#### [REQUIRED WORK]
Extract the lines running from the one containing "Page size: 1241x1754." through the one containing "For every layout", and reproduce them verbatim without anything else.

#### [MATERIAL FOR THIS EXERCISE]
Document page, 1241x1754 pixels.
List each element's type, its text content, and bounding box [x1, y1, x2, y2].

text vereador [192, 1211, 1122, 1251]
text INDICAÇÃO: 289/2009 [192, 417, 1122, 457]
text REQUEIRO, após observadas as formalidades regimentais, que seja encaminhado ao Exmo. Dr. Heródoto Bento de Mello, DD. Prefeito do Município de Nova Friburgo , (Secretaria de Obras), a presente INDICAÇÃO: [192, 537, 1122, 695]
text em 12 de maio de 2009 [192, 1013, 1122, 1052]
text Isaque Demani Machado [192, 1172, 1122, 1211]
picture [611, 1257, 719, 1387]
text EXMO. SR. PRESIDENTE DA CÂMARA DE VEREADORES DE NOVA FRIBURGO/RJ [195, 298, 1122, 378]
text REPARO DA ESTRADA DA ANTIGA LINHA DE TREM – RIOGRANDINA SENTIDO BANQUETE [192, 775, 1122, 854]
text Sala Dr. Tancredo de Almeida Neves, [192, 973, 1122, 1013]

==

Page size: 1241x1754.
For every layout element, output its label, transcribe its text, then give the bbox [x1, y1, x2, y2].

#### [RESPONSE TO THE TASK]
Page size: 1241x1754.
For every layout element, output its label, transcribe its text, then give the bbox [x1, y1, x2, y2].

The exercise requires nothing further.